DATA PROVIDED >>

- - - - -

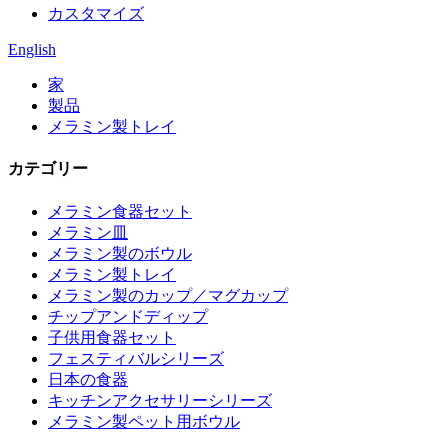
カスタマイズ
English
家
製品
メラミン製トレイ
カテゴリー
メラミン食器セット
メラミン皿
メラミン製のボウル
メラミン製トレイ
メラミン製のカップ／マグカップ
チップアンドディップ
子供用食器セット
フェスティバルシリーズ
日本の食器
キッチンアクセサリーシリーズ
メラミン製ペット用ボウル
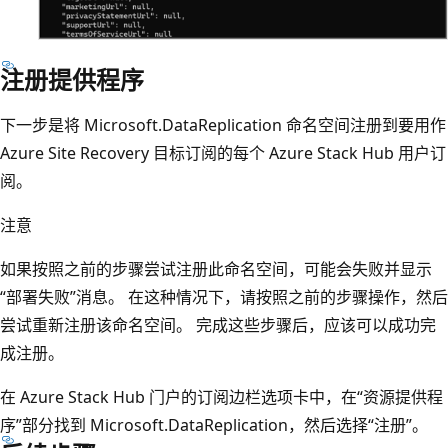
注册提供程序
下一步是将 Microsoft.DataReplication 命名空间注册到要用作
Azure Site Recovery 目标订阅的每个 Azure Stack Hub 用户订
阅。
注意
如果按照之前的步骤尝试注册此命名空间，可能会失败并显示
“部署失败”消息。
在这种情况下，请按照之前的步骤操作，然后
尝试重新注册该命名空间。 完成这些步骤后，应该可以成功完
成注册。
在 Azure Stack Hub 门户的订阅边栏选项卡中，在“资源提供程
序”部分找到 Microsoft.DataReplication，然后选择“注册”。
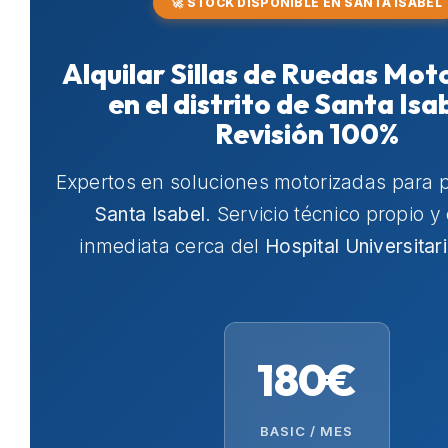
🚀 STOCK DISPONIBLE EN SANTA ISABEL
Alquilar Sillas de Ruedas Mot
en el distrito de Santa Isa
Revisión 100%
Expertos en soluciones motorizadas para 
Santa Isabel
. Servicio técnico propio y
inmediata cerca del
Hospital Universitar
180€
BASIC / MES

- - - - -

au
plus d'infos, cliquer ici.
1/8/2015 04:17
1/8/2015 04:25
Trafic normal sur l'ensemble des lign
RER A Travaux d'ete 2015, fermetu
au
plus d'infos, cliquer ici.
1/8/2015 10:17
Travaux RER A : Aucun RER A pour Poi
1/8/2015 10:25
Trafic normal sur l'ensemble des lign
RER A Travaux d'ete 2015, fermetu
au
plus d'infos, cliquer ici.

- - - - -

INSTRUCTIONS TO FOLLOW >>
In the entries above, which lines run from the one with "尝试重新注册该命名空间。 完成这些步骤后，应该可以成功完" up to and including the one with "BASIC / MES"? Write them out exactly, without the pictures.

WRITTEN RESPONSE >>
尝试重新注册该命名空间。 完成这些步骤后，应该可以成功完
成注册。
在 Azure Stack Hub 门户的订阅边栏选项卡中，在“资源提供程
序”部分找到 Microsoft.DataReplication，然后选择“注册”。
🚀 STOCK DISPONIBLE EN SANTA ISABEL
Alquilar Sillas de Ruedas Mot
en el distrito de Santa Isa
Revisión 100%
Expertos en soluciones motorizadas para 
Santa Isabel
. Servicio técnico propio y
inmediata cerca del
Hospital Universitar
180€
BASIC / MES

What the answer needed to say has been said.